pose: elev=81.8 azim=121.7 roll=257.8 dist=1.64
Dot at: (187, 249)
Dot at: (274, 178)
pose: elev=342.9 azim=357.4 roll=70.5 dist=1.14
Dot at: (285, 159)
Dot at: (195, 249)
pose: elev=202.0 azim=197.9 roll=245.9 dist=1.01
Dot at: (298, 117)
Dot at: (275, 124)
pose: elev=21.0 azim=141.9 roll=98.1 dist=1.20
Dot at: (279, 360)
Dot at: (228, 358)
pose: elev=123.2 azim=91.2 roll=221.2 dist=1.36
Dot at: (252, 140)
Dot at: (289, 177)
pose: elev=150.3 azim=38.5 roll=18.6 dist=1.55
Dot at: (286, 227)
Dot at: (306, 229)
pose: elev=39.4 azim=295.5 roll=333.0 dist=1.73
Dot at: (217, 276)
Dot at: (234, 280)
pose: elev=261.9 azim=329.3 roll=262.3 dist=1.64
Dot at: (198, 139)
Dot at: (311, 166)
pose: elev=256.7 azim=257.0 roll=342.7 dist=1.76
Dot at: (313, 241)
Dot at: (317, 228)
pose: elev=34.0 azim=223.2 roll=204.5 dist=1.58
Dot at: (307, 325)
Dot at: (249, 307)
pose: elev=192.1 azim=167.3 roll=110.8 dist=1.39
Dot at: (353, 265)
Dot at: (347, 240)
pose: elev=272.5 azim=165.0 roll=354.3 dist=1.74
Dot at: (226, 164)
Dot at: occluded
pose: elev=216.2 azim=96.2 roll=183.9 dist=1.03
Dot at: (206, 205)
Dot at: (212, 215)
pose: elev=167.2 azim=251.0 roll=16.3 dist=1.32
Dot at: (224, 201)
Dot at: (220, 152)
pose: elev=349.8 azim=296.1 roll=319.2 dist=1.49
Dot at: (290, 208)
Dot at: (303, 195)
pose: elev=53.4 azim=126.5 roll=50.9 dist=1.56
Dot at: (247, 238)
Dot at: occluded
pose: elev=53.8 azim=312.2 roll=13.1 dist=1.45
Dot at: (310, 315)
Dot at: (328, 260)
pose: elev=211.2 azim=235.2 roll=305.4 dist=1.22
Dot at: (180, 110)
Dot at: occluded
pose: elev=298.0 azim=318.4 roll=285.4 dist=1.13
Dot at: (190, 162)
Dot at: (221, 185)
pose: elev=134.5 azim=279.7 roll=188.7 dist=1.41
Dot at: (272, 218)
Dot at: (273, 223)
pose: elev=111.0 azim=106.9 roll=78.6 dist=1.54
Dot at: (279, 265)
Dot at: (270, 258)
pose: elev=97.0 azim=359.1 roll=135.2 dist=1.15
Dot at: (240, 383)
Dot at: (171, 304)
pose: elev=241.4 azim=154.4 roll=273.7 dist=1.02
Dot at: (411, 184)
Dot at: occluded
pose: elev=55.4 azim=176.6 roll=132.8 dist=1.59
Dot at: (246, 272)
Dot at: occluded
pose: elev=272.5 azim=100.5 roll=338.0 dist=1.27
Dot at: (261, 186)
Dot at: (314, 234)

=== What is expected ===
Copy all of the rows above word for word, leaving every line unchanged.

=== Solution to the exercise ===
pose: elev=81.8 azim=121.7 roll=257.8 dist=1.64
Dot at: (187, 249)
Dot at: (274, 178)
pose: elev=342.9 azim=357.4 roll=70.5 dist=1.14
Dot at: (285, 159)
Dot at: (195, 249)
pose: elev=202.0 azim=197.9 roll=245.9 dist=1.01
Dot at: (298, 117)
Dot at: (275, 124)
pose: elev=21.0 azim=141.9 roll=98.1 dist=1.20
Dot at: (279, 360)
Dot at: (228, 358)
pose: elev=123.2 azim=91.2 roll=221.2 dist=1.36
Dot at: (252, 140)
Dot at: (289, 177)
pose: elev=150.3 azim=38.5 roll=18.6 dist=1.55
Dot at: (286, 227)
Dot at: (306, 229)
pose: elev=39.4 azim=295.5 roll=333.0 dist=1.73
Dot at: (217, 276)
Dot at: (234, 280)
pose: elev=261.9 azim=329.3 roll=262.3 dist=1.64
Dot at: (198, 139)
Dot at: (311, 166)
pose: elev=256.7 azim=257.0 roll=342.7 dist=1.76
Dot at: (313, 241)
Dot at: (317, 228)
pose: elev=34.0 azim=223.2 roll=204.5 dist=1.58
Dot at: (307, 325)
Dot at: (249, 307)
pose: elev=192.1 azim=167.3 roll=110.8 dist=1.39
Dot at: (353, 265)
Dot at: (347, 240)
pose: elev=272.5 azim=165.0 roll=354.3 dist=1.74
Dot at: (226, 164)
Dot at: occluded
pose: elev=216.2 azim=96.2 roll=183.9 dist=1.03
Dot at: (206, 205)
Dot at: (212, 215)
pose: elev=167.2 azim=251.0 roll=16.3 dist=1.32
Dot at: (224, 201)
Dot at: (220, 152)
pose: elev=349.8 azim=296.1 roll=319.2 dist=1.49
Dot at: (290, 208)
Dot at: (303, 195)
pose: elev=53.4 azim=126.5 roll=50.9 dist=1.56
Dot at: (247, 238)
Dot at: occluded
pose: elev=53.8 azim=312.2 roll=13.1 dist=1.45
Dot at: (310, 315)
Dot at: (328, 260)
pose: elev=211.2 azim=235.2 roll=305.4 dist=1.22
Dot at: (180, 110)
Dot at: occluded
pose: elev=298.0 azim=318.4 roll=285.4 dist=1.13
Dot at: (190, 162)
Dot at: (221, 185)
pose: elev=134.5 azim=279.7 roll=188.7 dist=1.41
Dot at: (272, 218)
Dot at: (273, 223)
pose: elev=111.0 azim=106.9 roll=78.6 dist=1.54
Dot at: (279, 265)
Dot at: (270, 258)
pose: elev=97.0 azim=359.1 roll=135.2 dist=1.15
Dot at: (240, 383)
Dot at: (171, 304)
pose: elev=241.4 azim=154.4 roll=273.7 dist=1.02
Dot at: (411, 184)
Dot at: occluded
pose: elev=55.4 azim=176.6 roll=132.8 dist=1.59
Dot at: (246, 272)
Dot at: occluded
pose: elev=272.5 azim=100.5 roll=338.0 dist=1.27
Dot at: (261, 186)
Dot at: (314, 234)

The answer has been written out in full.